This commission interviews candidates and gives the governor a list of names to choose the next judge on the Iowa Court of Appeals or justice on the Iowa Supreme Court. This is an important job — one that Iowans should want to be entrusted to the most qualified individual. But under Iowa law, the most important qualification for this job is the person’s gender. A gender quota mandates an equal number of men and women elected to the commission — one man and one woman in Iowa’s four congressional districts. And because elections are staggered, open seats in some districts are available only to men, and seats in other districts are only available to women.

Two Iowans filed a federal civil rights lawsuit to end Iowa’s gender quota (disclosure: we represent the plaintiffs in this case). These Iowans are qualified by any measure. Rachel Raak Law served Iowans for six years as a commissioner on the District Judicial Nominating Commission, where she diligently interviewed judicial candidates and recommended those best suited to serve on Iowa’s district courts. But she is currently barred from serving on the State Judicial Nominating Commission, where she would diligently interview judicial candidates and recommend those best suited to serve on Iowa’s appellate courts. The departing commissioner in that district is a man — and must be replaced by a man in order to maintain Iowa’s gender quota.

Micah Broekemeier faces a similar barrier. The opening in his district is reserved for a woman. So although Micah helps select candidates for public office as part of his work with his county’s political party, he’s ineligible to do similar work on the judicial nominating commission.

As Rachel’s and Micah’s stories show, the government’s obsession with proportional group representation threatens individual opportunity. Each election, the gender quota excludes countless Iowans from consideration — regardless of their ability or experience — solely because they would upset the gender balance mandated by Iowa law.

This is the latest in a long line of cases that show how demands for equity subvert individual opportunity. In another case, my colleagues at Pacific Legal Foundation are fighting for the rights of Evan Ng — a talented gymnast at the University of Minnesota. The University sought to align the ratio of male-to-female athletes with the school’s entire undergraduate enrollment and as a result, eliminated the gymnastics team that Evan worked so hard to join. In another case, I fought for the rights of seven Black and Hispanic families whose children were stuck on a wait list at world-class magnet schools in Hartford, Connecticut. The schools were governed by a pernicious racial quota that reserved a quarter of the seats for white and Asian students. But because the magnet schools could not garner enough interest from white and Asian students — many of whom attended good neighborhood schools in the suburbs — the quota forced the schools to leave seats empty while black and Hispanic children were stuck in failing neighborhood schools in the city of Hartford.

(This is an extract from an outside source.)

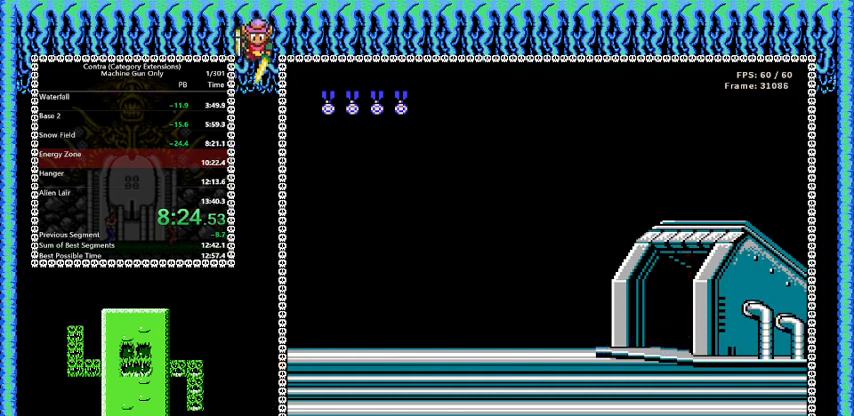
{"buttons": ["B"], "events": []}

A common theme runs along all those cases: the government’s efforts to ensure proportional group representation come at the expense of the individual. Regardless of the motives leading to their enactment, quotas are demeaning in principle and limit opportunities in practice. Above all, they violate the cardinal principle of the Equal Protection Clause of the 14th Amendment: equal treatment under the law. Individuals have the right to be judged on their abilities and not on the basis of gender.